Set the data down again, exactly as it appears below.
────
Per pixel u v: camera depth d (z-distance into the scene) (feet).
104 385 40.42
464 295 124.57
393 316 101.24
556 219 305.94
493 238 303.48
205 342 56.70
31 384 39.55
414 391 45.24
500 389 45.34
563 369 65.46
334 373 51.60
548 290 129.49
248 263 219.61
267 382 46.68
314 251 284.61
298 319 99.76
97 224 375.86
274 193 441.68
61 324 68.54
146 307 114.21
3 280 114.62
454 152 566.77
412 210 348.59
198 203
────
● **SOLUTION FOR THIS PROBLEM**
Per pixel u v: camera depth d (z-distance into the scene) (feet).
104 385 40.42
464 295 124.57
393 316 101.24
556 219 305.94
493 238 303.48
205 342 56.70
31 384 39.55
414 391 45.24
500 389 45.34
563 369 65.46
334 373 51.60
548 290 129.49
248 263 219.61
267 382 46.68
314 251 284.61
298 319 99.76
97 224 375.86
274 193 441.68
61 324 68.54
146 307 114.21
3 280 114.62
454 152 566.77
412 210 348.59
198 203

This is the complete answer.